The Chinese, at the present day, deify and adore their deceased emperors, as well as the spirits of eminent statesmen, scholars, martyrs to virtue, &c.

It has occasionally happened that some great sage, on his apotheosis, had attributed to him that which he had simply expounded during life, and thus became the personification of the religious ideas he had entertained. Buddha, who lived, as nearly as can be ascertained, about 1000 years before Christ, attempted to reform Brahminical India. After death he was deified by his converts, and became the embodiment of the principles he had advocated when on earth; and his name, with various modifications, was applied to the system of cosmogony and religion which he had advocated. The Grand Lamas of Thibet are regarded as incarnations of Buddha, and as such are adored by the Thibetians and the various tribes of Tartars who roam over the vast district which extends from the banks of the Volga to Corea, in the Sea of Japan.

After the persecution which terminated in the expulsion of the followers of Buddha from Hindostan, the Hindoos, not content with their celestial gods or heroes, extended their adoration to various living individuals, particularly to the Brahmins and priests. Daughters under eight years of age are worshipped by them as forms of the goddess Bhavani ; and at certain seasons of the year the Brahmin is worshipped by his wife, and the wives of Brahmins by other men.

Some writers have thought that all the gods of the ancients consisted of deified men. This is, however, an error; for the deification of men was an act second in order to the worship of natural objects and phenomena. The chronological position of this element of mythology has, among other reasons, led Bonomi to arrive at some interesting conclusions on the respective ages of the palaces of Nineveh.

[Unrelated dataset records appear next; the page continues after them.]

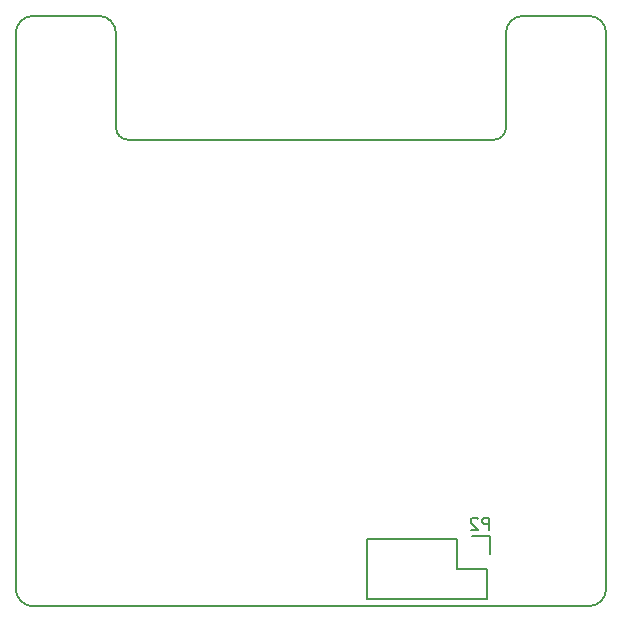
<source format=gbo>
G04 #@! TF.FileFunction,Legend,Bot*
%FSLAX46Y46*%
G04 Gerber Fmt 4.6, Leading zero omitted, Abs format (unit mm)*
G04 Created by KiCad (PCBNEW 4.0.7-e2-6376~58~ubuntu16.04.1) date Wed Aug  8 22:32:08 2018*
%MOMM*%
%LPD*%
G01*
G04 APERTURE LIST*
%ADD10C,0.100000*%
%ADD11C,0.150000*%
G04 APERTURE END LIST*
D10*
D11*
X161950000Y-95350000D02*
X161950000Y-103350000D01*
X168950000Y-93850000D02*
X163450000Y-93850000D01*
X127450000Y-93850000D02*
X121950000Y-93850000D01*
X128950000Y-103350000D02*
X128950000Y-95350000D01*
X160950000Y-104350000D02*
X129950000Y-104350000D01*
X160950000Y-104350000D02*
G75*
G03X161950000Y-103350000I0J1000000D01*
G01*
X128950000Y-103350000D02*
G75*
G03X129950000Y-104350000I1000000J0D01*
G01*
X128950000Y-95350000D02*
G75*
G03X127450000Y-93850000I-1500000J0D01*
G01*
X163450000Y-93850000D02*
G75*
G03X161950000Y-95350000I0J-1500000D01*
G01*
X120450000Y-95350000D02*
X120450000Y-142350000D01*
X170450000Y-142350000D02*
X170450000Y-95350000D01*
X120450000Y-142350000D02*
G75*
G03X121950000Y-143850000I1500000J0D01*
G01*
X168950000Y-143850000D02*
G75*
G03X170450000Y-142350000I0J1500000D01*
G01*
X121950000Y-93850000D02*
G75*
G03X120450000Y-95350000I0J-1500000D01*
G01*
X170450000Y-95350000D02*
G75*
G03X168950000Y-93850000I-1500000J0D01*
G01*
X168950000Y-143850000D02*
X121950000Y-143850000D01*
X157780000Y-138180000D02*
X150160000Y-138180000D01*
X150160000Y-138180000D02*
X150160000Y-143260000D01*
X150160000Y-143260000D02*
X160320000Y-143260000D01*
X160320000Y-143260000D02*
X160320000Y-140720000D01*
X159050000Y-137900000D02*
X160600000Y-137900000D01*
X160320000Y-140720000D02*
X157780000Y-140720000D01*
X157780000Y-140720000D02*
X157780000Y-138180000D01*
X160600000Y-137900000D02*
X160600000Y-139450000D01*
X160504095Y-137358381D02*
X160504095Y-136358381D01*
X160123142Y-136358381D01*
X160027904Y-136406000D01*
X159980285Y-136453619D01*
X159932666Y-136548857D01*
X159932666Y-136691714D01*
X159980285Y-136786952D01*
X160027904Y-136834571D01*
X160123142Y-136882190D01*
X160504095Y-136882190D01*
X159551714Y-136453619D02*
X159504095Y-136406000D01*
X159408857Y-136358381D01*
X159170761Y-136358381D01*
X159075523Y-136406000D01*
X159027904Y-136453619D01*
X158980285Y-136548857D01*
X158980285Y-136644095D01*
X159027904Y-136786952D01*
X159599333Y-137358381D01*
X158980285Y-137358381D01*
M02*

</source>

On the walls of the palace at Khorsabad are found sculptured the winged and human-headed bulls, emblems of wisdom or the sun, the four-winged figures, typical of Ibis or Cronos, eagle-headed divinities, and other figures, which are conceived to be symbolical of constellations, and of astronomical phenomena. From these nobler and simpler ideas of Divinity it is inferred, that when this palace was built the worship of the Assyrians was comparatively pure. But on the walls of Nimroud, in addition to the symbolical representations found at Khorsabad, there are also indications of an increased number of divinities, from the presence of deified men; hence a reason for the belief in the degeneracy of the system of religion at the period when this palace was built, and consequently its more recent date.

This element has undoubtedly had an important influence in the formation of the various myths, but it refers rather to an advanced stage in mythology, and to that period of development when a nation has made some progress in arts and literature.

If we contemplate a race in the earlier phases of its existence, or one degraded in the scale of being, we find that its ideas of the supernatural are confined to the deification and worship of the simplest and most striking of the objects and phenomena of nature: as it has increased in civilization and learning, those deities have been represented in symbolical forms; and as civilization and the cultivation of the mind advances, and the knowledge of surrounding nature has become increased, so have the number of deities been multiplied by the deification of the less evident powers of nature, of kings, and of distinguished men, and then also allegory has come into play. Every variation in the character of a nation, and every era, has impressed more or less distinct marks on its mythology; and mythology, as we receive it now, is the sum of all those changes which have been impressed upon it from its earliest formation.